2.1 Unterstützungsanspruch durch Erziehungsberatungsstellen (Satz 1)
Rz. 4
Satz 1 sieht vor, dass Erziehungsberatungsstellen und andere Beratungsdienste und -einrichtungen Kinder, Jugendliche, Eltern und andere Erziehungsberechtigte bei der Klärung und Bewältigung individueller und familienbezogener Probleme und der zugrunde liegenden Faktoren, bei der Lösung von Erziehungsfragen sowie bei Trennung und Scheidung unterstützen sollen. Erziehungsberatung nach § 28 ist als Leistungsanspruch ausgebildet. Die Anspruchsinhaber haben hierauf einen Rechtsanspruch. Soweit nach dem Gesetzeswortlaut Erziehungsberatung gewährt werden "soll", bezieht sich das "Sollen" allein auf die Aufgabenbeschreibung und ändert nichts an dem eingeräumten Beurteilungsspielraum, den der Jugendhilfeträger hinsichtlich der zu gewährenden Hilfeart besitzt; die Soll-Formulierung in der Vorschrift ist auf die Aufgabe der Erziehungsberatung bezogen, sie kennzeichnet jedoch das Angebot nicht als Soll-Leistung (so zutreffend Stähr, in: Hauck/Noftz, Stand: 06/2021, Werkstand: 2023, § 28 SGB VIII, Rz. 4; Nellissen, in: Schlegel/Voelzke, jurisPK-SGB VIII, 3. Aufl. 2022, § 28 Rz. 20; vgl. zum eingeräumten Beurteilungsspielraum auch die Komm. zu § 27). Die gerichtliche Kontrolldichte ist daher eingeschränkt insbesondere bei der Frage, ob Erziehungsberatung die im Einzelfall geeignete und notwendige Hilfe zur Bewältigung der defizitären Lage ist (Nellissen, in: Schlegel/Voelzke, jurisPK-SGB VIII, 3. Aufl. 2022, § 28 Rz. 19).
+++
Arbeitsanweisungen:
[1] Wie ist die Erziehungsberatung nach § 28 laut dem Textauszug ausgestaltet?
[2] Übertragen Sie die Zeilen der Einträge in eine Markdown-Tabelle mit den Spalten „Nummer“ und „Zeile“, beginnend mit der Zeile, die „state / province: California“ enthält, und endend mit der Zeile, die „order: Ericales“ enthält. Lassen Sie dabei Leerzeilen weg.
Die Einträge stehen in keinem Zusammenhang mit dem Textauszug.

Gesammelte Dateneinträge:
+++
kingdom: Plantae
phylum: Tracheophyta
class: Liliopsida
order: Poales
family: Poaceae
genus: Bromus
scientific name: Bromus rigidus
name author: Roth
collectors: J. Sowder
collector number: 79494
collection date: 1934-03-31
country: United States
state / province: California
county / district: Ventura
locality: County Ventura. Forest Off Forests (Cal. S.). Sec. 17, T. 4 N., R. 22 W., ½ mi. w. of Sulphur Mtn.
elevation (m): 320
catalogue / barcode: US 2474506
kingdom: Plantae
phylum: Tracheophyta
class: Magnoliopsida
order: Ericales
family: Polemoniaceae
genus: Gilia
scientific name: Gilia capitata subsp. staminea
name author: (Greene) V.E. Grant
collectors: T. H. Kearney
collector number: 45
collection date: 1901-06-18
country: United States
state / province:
+++
Lösungen:
[1] Als Leistungsanspruch.

[2]
| Nummer | Zeile |
|---|---|
| 1 | state / province: California |
| 2 | county / district: Ventura |
| 3 | locality: County Ventura. Forest Off Forests (Cal. S.). Sec. 17, T. 4 N., R. 22 W., ½ mi. w. of Sulphur Mtn. |
| 4 | elevation (m): 320 |
| 5 | catalogue / barcode: US 2474506 |
| 6 | kingdom: Plantae |
| 7 | phylum: Tracheophyta |
| 8 | class: Magnoliopsida |
| 9 | order: Ericales |